__REQUIRED ACTION__
Search the entries below. Return every line that has "object" in it.

__SUPPLIED ENTRIES__
■ ■ ■ ■ ■

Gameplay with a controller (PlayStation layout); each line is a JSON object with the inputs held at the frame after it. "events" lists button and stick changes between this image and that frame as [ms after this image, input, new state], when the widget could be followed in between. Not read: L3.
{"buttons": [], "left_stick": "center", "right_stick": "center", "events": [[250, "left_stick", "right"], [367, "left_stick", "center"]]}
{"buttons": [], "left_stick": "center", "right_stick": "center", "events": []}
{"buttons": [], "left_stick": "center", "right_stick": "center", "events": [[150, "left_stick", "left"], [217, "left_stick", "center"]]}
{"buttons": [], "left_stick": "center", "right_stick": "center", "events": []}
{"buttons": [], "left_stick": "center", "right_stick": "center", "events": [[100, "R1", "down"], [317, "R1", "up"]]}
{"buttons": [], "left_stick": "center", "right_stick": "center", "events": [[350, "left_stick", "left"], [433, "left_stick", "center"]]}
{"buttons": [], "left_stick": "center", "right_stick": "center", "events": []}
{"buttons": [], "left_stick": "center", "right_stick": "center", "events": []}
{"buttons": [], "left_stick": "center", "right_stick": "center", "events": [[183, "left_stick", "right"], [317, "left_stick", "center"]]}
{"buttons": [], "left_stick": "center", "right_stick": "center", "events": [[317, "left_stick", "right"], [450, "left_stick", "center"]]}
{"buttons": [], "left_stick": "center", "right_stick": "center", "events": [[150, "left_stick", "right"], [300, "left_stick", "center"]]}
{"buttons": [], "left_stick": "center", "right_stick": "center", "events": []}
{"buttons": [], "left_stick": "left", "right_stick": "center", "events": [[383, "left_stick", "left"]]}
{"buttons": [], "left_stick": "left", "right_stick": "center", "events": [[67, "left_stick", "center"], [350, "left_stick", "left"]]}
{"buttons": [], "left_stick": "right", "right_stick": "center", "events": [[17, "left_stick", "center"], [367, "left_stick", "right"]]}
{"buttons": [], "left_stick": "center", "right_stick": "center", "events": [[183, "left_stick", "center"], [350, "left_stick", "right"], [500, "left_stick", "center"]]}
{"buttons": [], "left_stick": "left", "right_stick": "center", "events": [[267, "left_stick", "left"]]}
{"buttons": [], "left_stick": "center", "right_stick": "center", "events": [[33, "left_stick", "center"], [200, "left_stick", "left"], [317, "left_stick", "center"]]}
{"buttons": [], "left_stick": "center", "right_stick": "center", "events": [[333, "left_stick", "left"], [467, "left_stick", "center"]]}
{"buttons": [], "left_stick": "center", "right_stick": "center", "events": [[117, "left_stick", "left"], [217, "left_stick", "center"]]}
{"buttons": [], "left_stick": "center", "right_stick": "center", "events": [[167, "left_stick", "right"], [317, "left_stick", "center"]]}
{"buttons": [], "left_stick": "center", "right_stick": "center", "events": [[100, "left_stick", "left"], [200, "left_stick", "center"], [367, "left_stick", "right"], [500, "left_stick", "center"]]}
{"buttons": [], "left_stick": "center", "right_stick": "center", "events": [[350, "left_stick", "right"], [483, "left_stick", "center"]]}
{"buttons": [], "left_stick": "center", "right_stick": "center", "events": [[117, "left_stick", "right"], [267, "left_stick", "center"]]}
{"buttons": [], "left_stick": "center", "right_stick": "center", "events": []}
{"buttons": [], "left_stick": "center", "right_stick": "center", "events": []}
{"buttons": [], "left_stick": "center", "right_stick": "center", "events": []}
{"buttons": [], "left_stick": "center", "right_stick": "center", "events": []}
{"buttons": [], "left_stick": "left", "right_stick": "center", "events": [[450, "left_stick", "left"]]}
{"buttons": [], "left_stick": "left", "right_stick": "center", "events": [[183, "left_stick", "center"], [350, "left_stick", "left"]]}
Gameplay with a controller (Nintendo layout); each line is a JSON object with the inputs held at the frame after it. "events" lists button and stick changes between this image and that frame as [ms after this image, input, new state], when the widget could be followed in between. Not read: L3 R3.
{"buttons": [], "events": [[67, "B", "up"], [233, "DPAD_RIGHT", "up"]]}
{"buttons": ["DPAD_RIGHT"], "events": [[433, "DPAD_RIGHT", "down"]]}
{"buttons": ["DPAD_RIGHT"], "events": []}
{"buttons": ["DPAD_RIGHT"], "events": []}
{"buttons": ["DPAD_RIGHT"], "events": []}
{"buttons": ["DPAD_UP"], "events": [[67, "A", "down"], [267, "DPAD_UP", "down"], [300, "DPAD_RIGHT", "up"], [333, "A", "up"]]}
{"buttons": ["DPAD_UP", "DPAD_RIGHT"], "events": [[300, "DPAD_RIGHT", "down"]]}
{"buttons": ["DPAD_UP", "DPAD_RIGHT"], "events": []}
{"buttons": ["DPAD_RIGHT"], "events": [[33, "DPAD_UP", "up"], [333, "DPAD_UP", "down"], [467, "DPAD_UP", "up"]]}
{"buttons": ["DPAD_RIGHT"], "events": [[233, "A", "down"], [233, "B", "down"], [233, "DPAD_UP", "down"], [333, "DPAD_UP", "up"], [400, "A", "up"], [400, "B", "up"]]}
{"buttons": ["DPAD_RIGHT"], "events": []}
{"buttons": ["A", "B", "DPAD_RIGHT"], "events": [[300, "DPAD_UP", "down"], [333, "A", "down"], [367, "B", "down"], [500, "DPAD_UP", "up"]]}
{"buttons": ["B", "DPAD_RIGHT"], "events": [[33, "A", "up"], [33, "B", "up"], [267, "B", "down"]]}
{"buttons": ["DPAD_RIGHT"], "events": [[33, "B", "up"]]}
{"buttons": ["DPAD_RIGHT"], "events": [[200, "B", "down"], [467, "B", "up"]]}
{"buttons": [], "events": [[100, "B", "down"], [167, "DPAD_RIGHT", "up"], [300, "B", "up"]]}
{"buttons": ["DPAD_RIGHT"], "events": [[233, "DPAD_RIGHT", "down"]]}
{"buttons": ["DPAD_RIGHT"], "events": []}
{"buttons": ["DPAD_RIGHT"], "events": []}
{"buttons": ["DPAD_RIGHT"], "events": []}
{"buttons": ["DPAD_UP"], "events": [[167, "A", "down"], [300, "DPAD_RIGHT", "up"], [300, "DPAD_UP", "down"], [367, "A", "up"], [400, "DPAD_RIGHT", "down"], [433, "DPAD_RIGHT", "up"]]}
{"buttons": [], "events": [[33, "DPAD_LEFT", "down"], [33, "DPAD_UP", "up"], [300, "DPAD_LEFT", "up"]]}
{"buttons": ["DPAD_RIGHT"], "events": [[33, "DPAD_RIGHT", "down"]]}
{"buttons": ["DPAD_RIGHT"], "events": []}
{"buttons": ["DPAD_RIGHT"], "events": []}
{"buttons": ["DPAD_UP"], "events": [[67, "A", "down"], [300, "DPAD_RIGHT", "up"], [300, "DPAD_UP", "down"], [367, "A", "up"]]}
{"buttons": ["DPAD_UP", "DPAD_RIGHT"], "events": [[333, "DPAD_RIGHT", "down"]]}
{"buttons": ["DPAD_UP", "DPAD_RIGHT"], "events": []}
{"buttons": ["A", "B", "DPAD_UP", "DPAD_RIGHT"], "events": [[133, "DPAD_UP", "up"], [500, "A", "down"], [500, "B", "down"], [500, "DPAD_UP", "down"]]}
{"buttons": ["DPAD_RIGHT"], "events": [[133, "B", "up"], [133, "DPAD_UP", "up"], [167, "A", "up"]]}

■ ■ ■ ■ ■

__TASK SOLUTION__
Gameplay with a controller (PlayStation layout); each line is a JSON object with the inputs held at the frame after it. "events" lists button and stick changes between this image and that frame as [ms after this image, input, new state], when the widget could be followed in between. Not read: L3.
Gameplay with a controller (Nintendo layout); each line is a JSON object with the inputs held at the frame after it. "events" lists button and stick changes between this image and that frame as [ms after this image, input, new state], when the widget could be followed in between. Not read: L3 R3.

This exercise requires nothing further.